### 読解文
════════════════════
では、ご自身が先駆者になるために、今やられている事業を選ばれたのでしょうか?

そうですね。「女性が自由に豊かに生きていける社会へ」というのは、私は一生をかけてやろうと思っています。
今はビジネスという形でやっていますけど、そうではないやり方をするかもしれないし。
あまりこだわりはないのですが、まずは事業としての女性支援、その中でも社会人女性の学びの場の女子未来大学というのは、本当に一番やりたい事業です。
女性の多様な生き方・暮らし方・働き方を知らないが故に、孤独を感じている女性が多くいらっしゃいます。
毎日家と会社を行き来するだけでは同じような価値観を持つ友達と話すことはあっても、経験豊かな人生の先輩や価値観が全く異なる人に出会うチャンスがありません。
そうなると選択肢は狭まるし、視野も狭くなってしまいます。
そこで、様々な価値観や多世代で交流できる社会人女性のための学びの場を提供したいと考え、女子未来大学を作りました。
でも、そこにはあまり収益化を期待していないんです。 ただ、それだと会社としては成り立たないので。
やりたいことをやるために、収益化可能な自分にできることを仕事にしていこうと思いました。
それが、リクルートで経験した知見やスキルを活かしての経営コンサルティング、女性のための商品企画やマーケティングというものです。
それらは私が「できる仕事」です。
よく起業したい女性たちも相談にいらっしゃって、みんなやりたいことのみを語るのですが、そうではなく過去の経験から「できる仕事」と「やりたい仕事」をまず分けて整理することから考えるといいと思います。
ただ大切なのはバランスで、やりたいことを全てやるのではなく「本当にやりたいこと」「あなただからできること」を見つけることが大切です。
════════════════════
### 提供資料
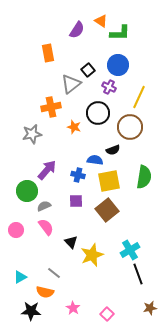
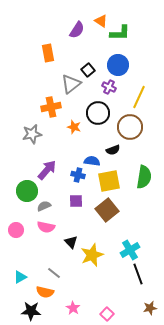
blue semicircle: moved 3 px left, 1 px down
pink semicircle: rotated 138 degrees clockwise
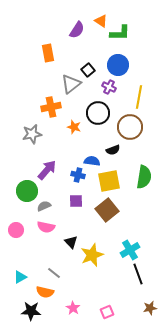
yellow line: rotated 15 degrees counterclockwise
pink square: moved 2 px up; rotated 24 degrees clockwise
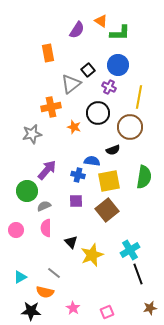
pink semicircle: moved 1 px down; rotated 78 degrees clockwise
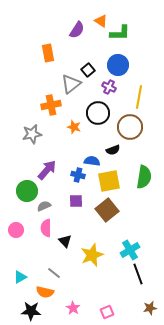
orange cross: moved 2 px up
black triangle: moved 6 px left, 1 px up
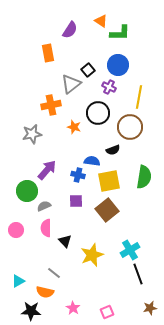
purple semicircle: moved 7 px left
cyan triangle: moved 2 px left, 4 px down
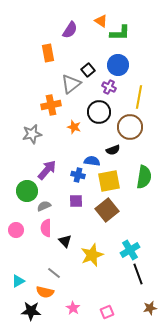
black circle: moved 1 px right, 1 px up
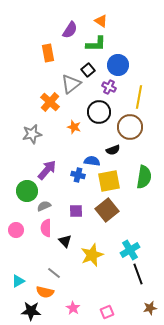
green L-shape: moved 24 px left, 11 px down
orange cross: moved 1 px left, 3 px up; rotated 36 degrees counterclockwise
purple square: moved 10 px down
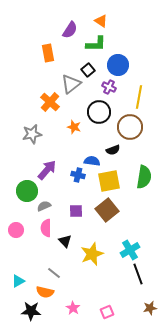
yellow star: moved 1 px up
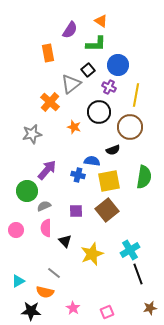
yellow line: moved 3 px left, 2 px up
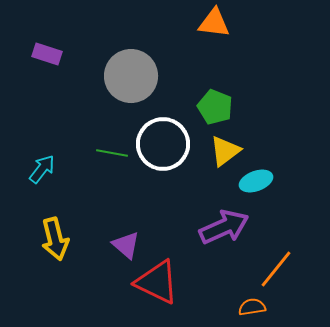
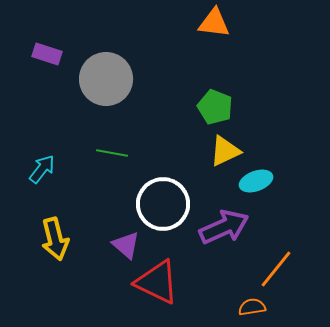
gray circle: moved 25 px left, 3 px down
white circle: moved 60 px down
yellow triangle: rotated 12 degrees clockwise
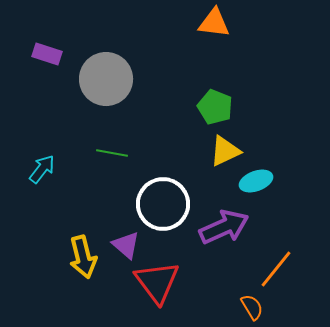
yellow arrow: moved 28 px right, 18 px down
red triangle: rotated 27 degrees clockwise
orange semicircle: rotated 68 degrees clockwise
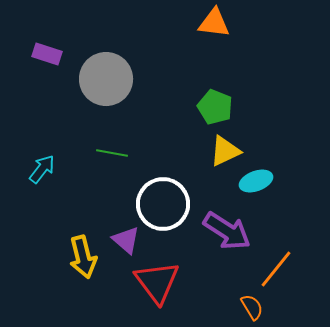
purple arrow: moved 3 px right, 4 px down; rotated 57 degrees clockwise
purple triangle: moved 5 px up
════════════════════
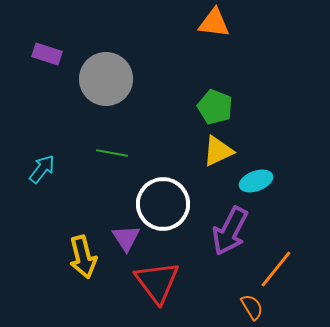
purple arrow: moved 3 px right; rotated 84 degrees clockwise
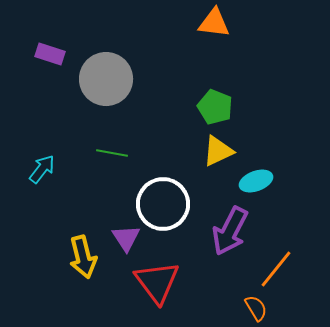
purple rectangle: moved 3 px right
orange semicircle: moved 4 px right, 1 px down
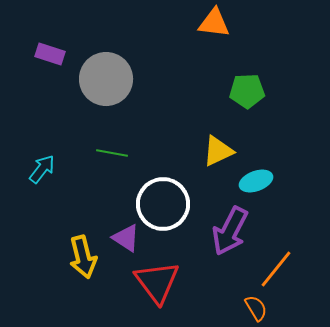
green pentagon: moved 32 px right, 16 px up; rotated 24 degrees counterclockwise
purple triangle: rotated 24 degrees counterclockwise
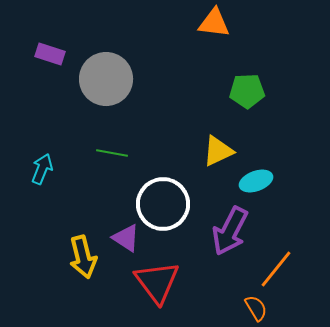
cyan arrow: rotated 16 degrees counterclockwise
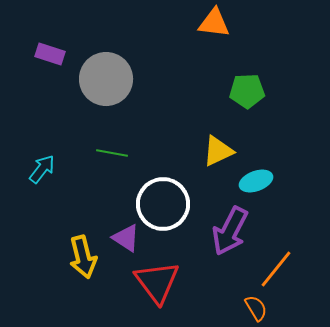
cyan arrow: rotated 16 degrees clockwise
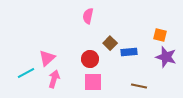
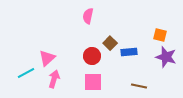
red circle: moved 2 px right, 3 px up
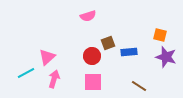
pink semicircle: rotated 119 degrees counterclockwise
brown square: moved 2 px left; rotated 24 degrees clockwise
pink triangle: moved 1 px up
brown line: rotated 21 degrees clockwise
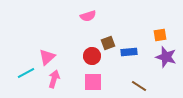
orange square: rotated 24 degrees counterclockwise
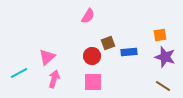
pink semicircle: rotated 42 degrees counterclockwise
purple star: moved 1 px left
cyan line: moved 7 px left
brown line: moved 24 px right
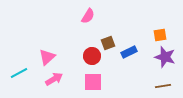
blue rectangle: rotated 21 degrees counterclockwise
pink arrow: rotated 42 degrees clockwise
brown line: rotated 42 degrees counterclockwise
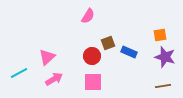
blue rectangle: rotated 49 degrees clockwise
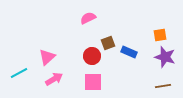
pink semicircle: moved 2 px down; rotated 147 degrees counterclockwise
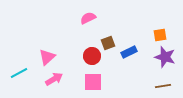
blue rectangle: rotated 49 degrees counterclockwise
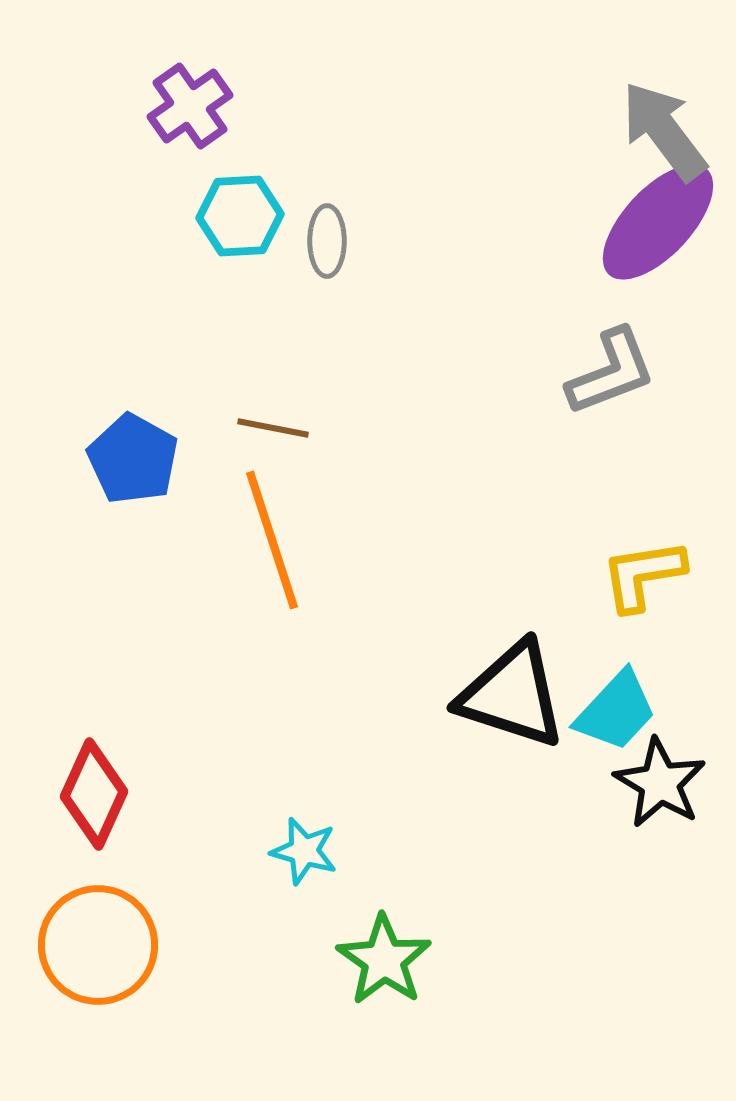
════════════════════
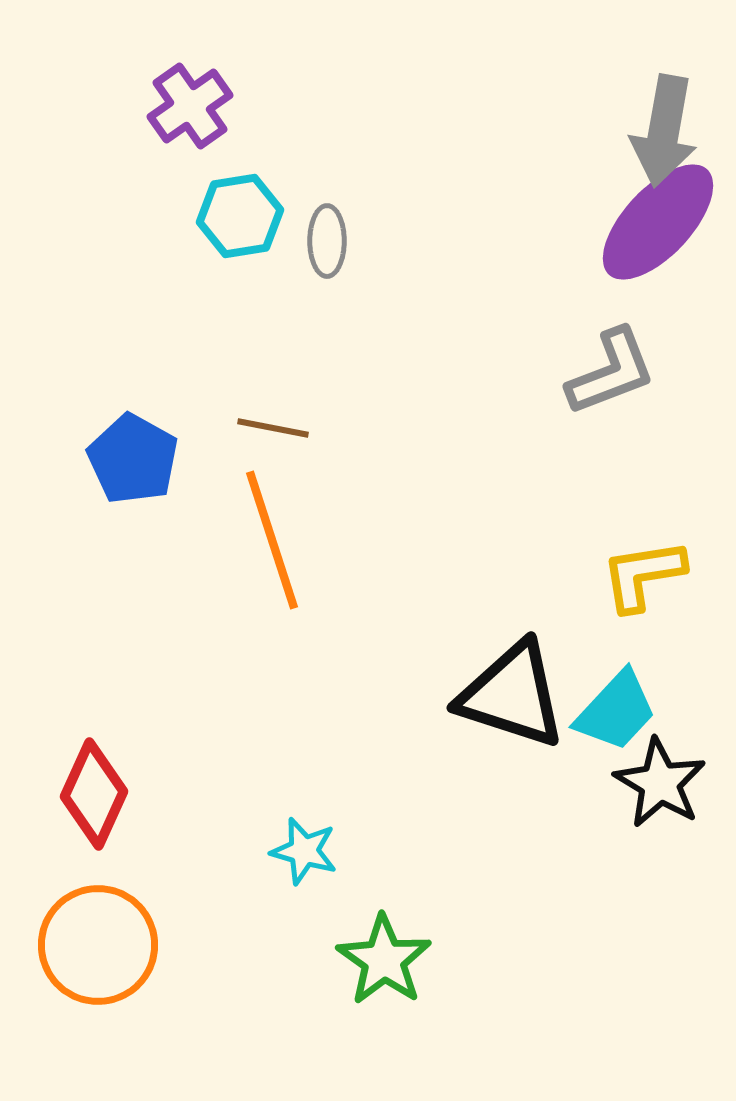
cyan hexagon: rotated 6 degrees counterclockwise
════════════════════
### 課題要件
読解文の「それが、リクルートで経験した」から「らできること」を見つけることが大切です。」まで（両端を含む）を、「経営コンサルティング」を「事業コンサルティング」に置き換えて書き直してください。

### 解答
それが、リクルートで経験した知見やスキルを活かしての事業コンサルティング、女性のための商品企画やマーケティングというものです。
それらは私が「できる仕事」です。
よく起業したい女性たちも相談にいらっしゃって、みんなやりたいことのみを語るのですが、そうではなく過去の経験から「できる仕事」と「やりたい仕事」をまず分けて整理することから考えるといいと思います。
ただ大切なのはバランスで、やりたいことを全てやるのではなく「本当にやりたいこと」「あなただからできること」を見つけることが大切です。